O ativista do Twitter afirmou que recebeu ameaças de alguns daqueles cuja festa ele havia revelado.
“Você está me expondo! Eu vou processá-lo! Nós vamos encontrá-lo!”, Disseram algumas pessoas.
Por conta do carnaval ser já no próximo mês, o ativista prometeu continuar sua campanha na esperança de persuadir pelo menos algumas pessoas a ficarem em casa.

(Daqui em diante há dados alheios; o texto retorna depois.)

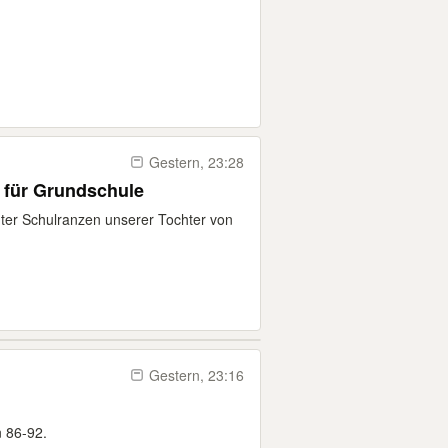
Gestern, 23:28
 für Grundschule
hter Schulranzen unserer Tochter von
Gestern, 23:16
n 86-92.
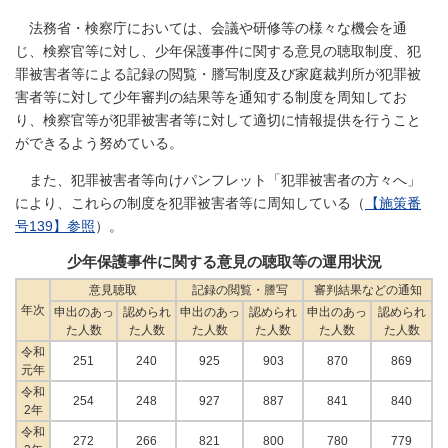
法務省・検察庁においては、会議や研修等の様々な機会を通
じ、検察官等に対し、少年保護事件に関する意見の聴取制度、犯
罪被害者等による記録の閲覧・謄写制度及び家庭裁判所が犯罪被
害者等に対して少年審判の結果等を通知する制度を周知してお
り、検察官等が犯罪被害者等に対して適切に情報提供を行うこと
ができるよう努めている。
また、犯罪被害者等向けパンフレット「犯罪被害者の方々へ」
により、これらの制度を犯罪被害者等に周知している（
【施策番
号139】参照
）。
少年保護事件に関する意見の聴取等の運用状況
意見聴取
記録の閲覧・謄写
審判結果などの通知
年次
申出のあっ
認められ
申出のあっ
認められ
申出のあっ
認められ
た人数
た人数
た人数
た人数
た人数
た人数
令和
251
240
925
903
870
869
元年
令和
254
248
927
887
841
840
2年
令和
272
266
821
800
780
779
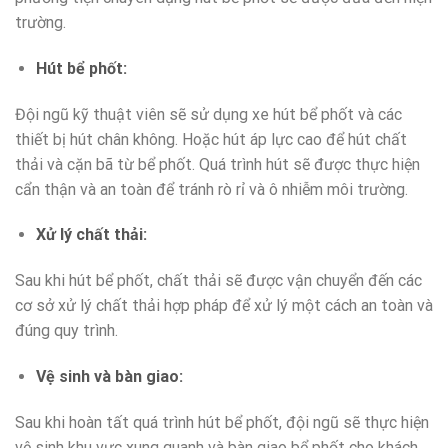
trường.
Hút bể phốt:
Đội ngũ kỹ thuật viên sẽ sử dụng xe hút bể phốt và các
thiết bị hút chân không. Hoặc hút áp lực cao để hút chất
thải và cặn bã từ bể phốt. Quá trình hút sẽ được thực hiện
cẩn thận và an toàn để tránh rò rỉ và ô nhiễm môi trường.
Xử lý chất thải:
Sau khi hút bể phốt, chất thải sẽ được vận chuyển đến các
cơ sở xử lý chất thải hợp pháp để xử lý một cách an toàn và
đúng quy trình.
Vệ sinh và bàn giao:
Sau khi hoàn tất quá trình hút bể phốt, đội ngũ sẽ thực hiện
vệ sinh khu vực xung quanh và bàn giao bể phốt cho khách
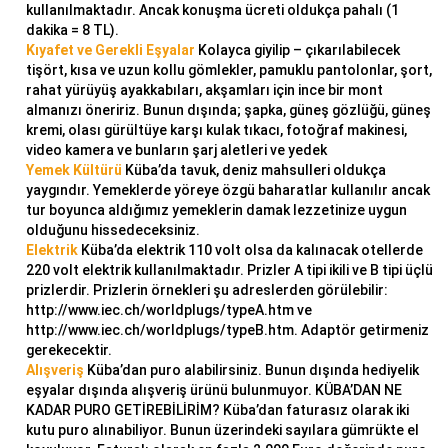
kullanılmaktadır. Ancak konuşma ücreti oldukça pahalı (1
dakika = 8 TL).
Kıyafet ve Gerekli
Eşyalar
Kolayca giyilip – çıkarılabilecek
tişört, kısa ve uzun kollu gömlekler, pamuklu pantolonlar, şort,
rahat yürüyüş ayakkabıları, akşamları için ince bir mont
almanızı öneririz. Bunun dışında; şapka, güneş gözlüğü, güneş
kremi, olası gürültüye karşı kulak tıkacı, fotoğraf makinesi,
video kamera ve bunların şarj aletleri ve yedek
Y
emek Kültürü
Küba’da tavuk, deniz mahsulleri oldukça
yaygındır. Yemeklerde yöreye özgü baharatlar kullanılır ancak
tur boyunca aldığımız yemeklerin damak lezzetinize uygun
olduğunu hissedeceksiniz.
Elektrik
Küba’da elektrik 110 volt olsa da kalınacak otellerde
220 volt elektrik kullanılmaktadır. Prizler A tipi ikili ve B tipi üçlü
prizlerdir. Prizlerin örnekleri şu adreslerden görülebilir:
http://www.iec.ch/worldplugs/typeA.htm ve
http://www.iec.ch/worldplugs/typeB.htm. Adaptör getirmeniz
gerekecektir.
A
l
ı
şveriş
Küba’dan puro alabilirsiniz. Bunun dışında hediyelik
eşyalar dışında alışveriş ürünü bulunmuyor. KÜBA’DAN NE
KADAR PURO GETİREBİLİRİM? Küba’dan faturasız olarak iki
kutu puro alınabiliyor. Bunun üzerindeki sayılara gümrükte el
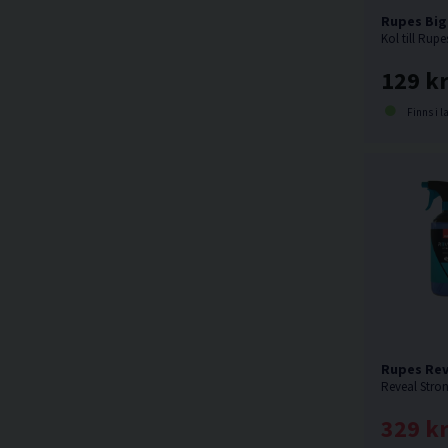
Rupes Big
129 k
Finns i l
Rupes Rev
329 k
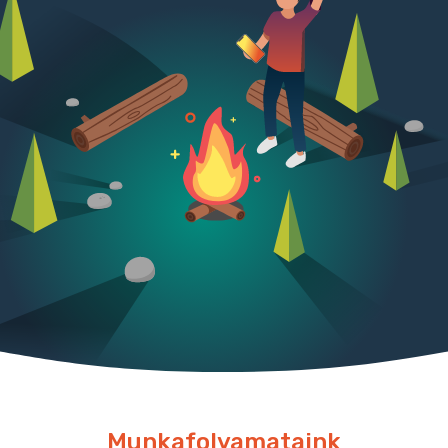
Munkafolyamataink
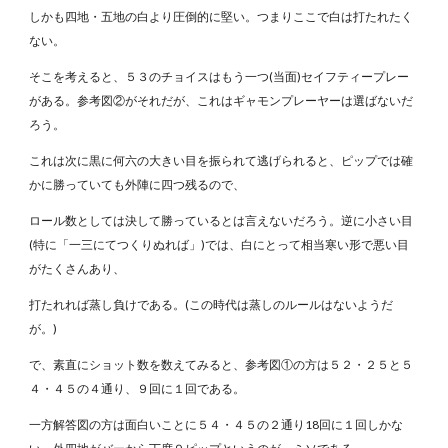
しかも四地・五地の白より圧倒的に堅い。つまりここで白は打たれたく
ない。
そこを考えると、５３のチョイスはもう一つ(当面)セイフティープレー
がある。参考図②がそれだが、これはギャモンプレーヤーは選ばないだ
ろう。
これは次に黒に何六の大きい目を振られて逃げられると、ピップでは確
かに勝っていても外陣に四つ残るので、
ロール数としては決して勝っているとは言えないだろう。逆に小さい目
(特に「一三にてつくりぬれば」)では、白にとって相当寒い形で悪い目
がたくさんあり、
打たれれば蒸し負けである。(この時代は蒸しのルールはないようだ
が。)
で、素直にショット数を数えてみると、参考図①の方は５２・２５と５
４・４５の４通り、９回に１回である。
一方解答図の方は面白いことに５４・４５の２通り18回に１回しかな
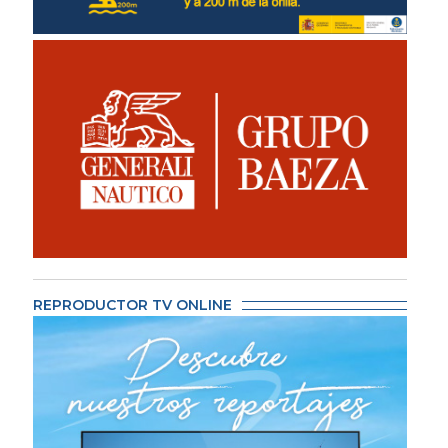
REPRODUCTOR TV ONLINE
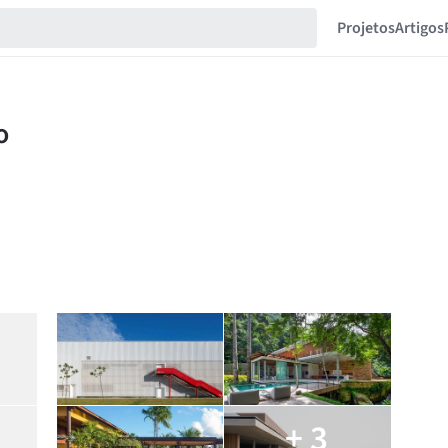
Projetos
Artigos
+ 3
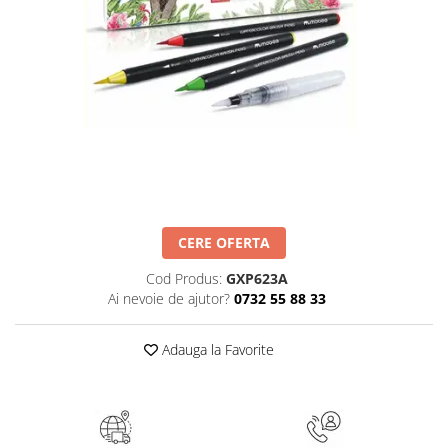
Numerologie
Paranormal
Parapsihologie
Ramtha
Audiobook
ReConnect
Religie
Crestinism
CERE OFERTA
ScienceConnection
Cod Produs:
GXP623A
SelfConnect
Ai nevoie de ajutor?
0732 55 88 33
SelfHealing
Vindecare Spirituala
Adauga la Favorite
Sanatate
Diete
Gastronomik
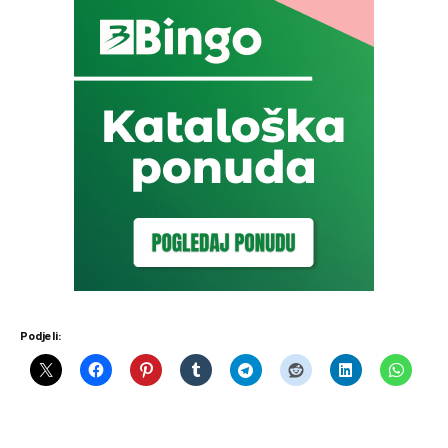
Podjeli:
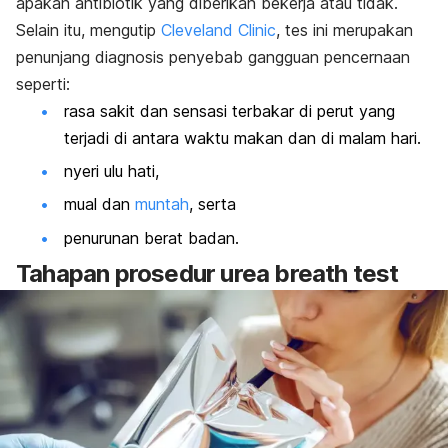
apakah antibiotik yang diberikan bekerja atau tidak.
Selain itu, mengutip
Cleveland Clinic
, tes ini merupakan
penunjang diagnosis penyebab gangguan pencernaan
seperti:
rasa sakit dan sensasi terbakar di perut yang
terjadi di antara waktu makan dan di malam hari.
nyeri ulu hati,
mual dan
muntah
, serta
penurunan berat badan.
Tahapan prosedur
urea breath test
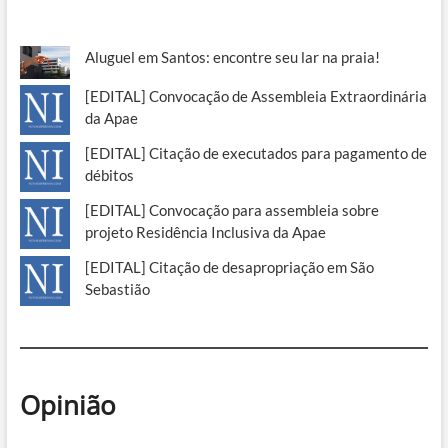
Aluguel em Santos: encontre seu lar na praia!
[EDITAL] Convocação de Assembleia Extraordinária
da Apae
[EDITAL] Citação de executados para pagamento de
débitos
[EDITAL] Convocação para assembleia sobre
projeto Residência Inclusiva da Apae
[EDITAL] Citação de desapropriação em São
Sebastião
Opinião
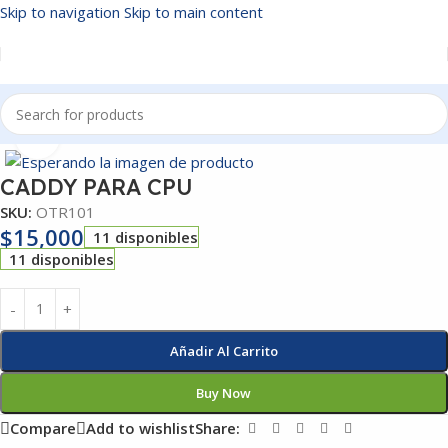
Skip to navigation
Skip to main content
Inicio
/
OTROS
Click to enlarge
CADDY PARA CPU
SKU:
OTR101
$
15,000
11 disponibles
11 disponibles
Añadir Al Carrito
Buy Now
Compare
Add to wishlist
Share:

“Não mudaremos o mundo, mas talvez mudemos algumas atitudes”, disse ele, “e até salvaremos algumas vidas”.
Ainda de acordo com o epidemiologista da Fiocruz:
“Esta matéria mostra a trágica, evitável e criminosa gestão da Epidemia no Brasil e denuncia uma das mais dramáticas experiências de má gestão da epidemia de COVID-19.
A reportagem se junta a outras dezenas de matérias publicadas em importantes meios de comunicação estrangeiros como o “The Washington Post”, a francesa “RFI”, o “The Intercept”, o “ElPais” ou a norte-americana “NPR”, para dar alguns exemplos do que temos dito há meses sobre Manaus.
Outras mídias científicas como as prestigiadas e mundialmente reconhecidas “The Scientist”, “Nature” e “The British Medical Journal”, também retrataram nossas preocupações.
No entanto, o curioso é que mesmo tendo alertado as autoridades sanitárias com enorme antecedência (agosto de 2020) sobre a tragédia que nos aguardava, só mais recentemente a imprensa brasileira parece ter se convencido que estávamos mesmo na segunda onda de contágio e mortalidade por COVID-19 em Manaus, um caminho sem volta e letal.
Mas, o pior é que nossas recomendações seguem sendo ignoradas e desqualificadas por diversos atores da classe política, empresarial, de instituições de ensino/pesquisa (incluindo a própria FIOCRUZ) e, sobretudo, por agentes públicos responsáveis pela gestão da epidemia no Amazonas.
Enquanto isso, seguimos abrindo covas, leitos de UTI e contando mortos. É assim que o laboratório a céu aberto Manaus vai novamente horrorizando a humanidade, no que pode ser um dos mais emblemáticos casos de impunidade e de má gestão nesta pandemia.”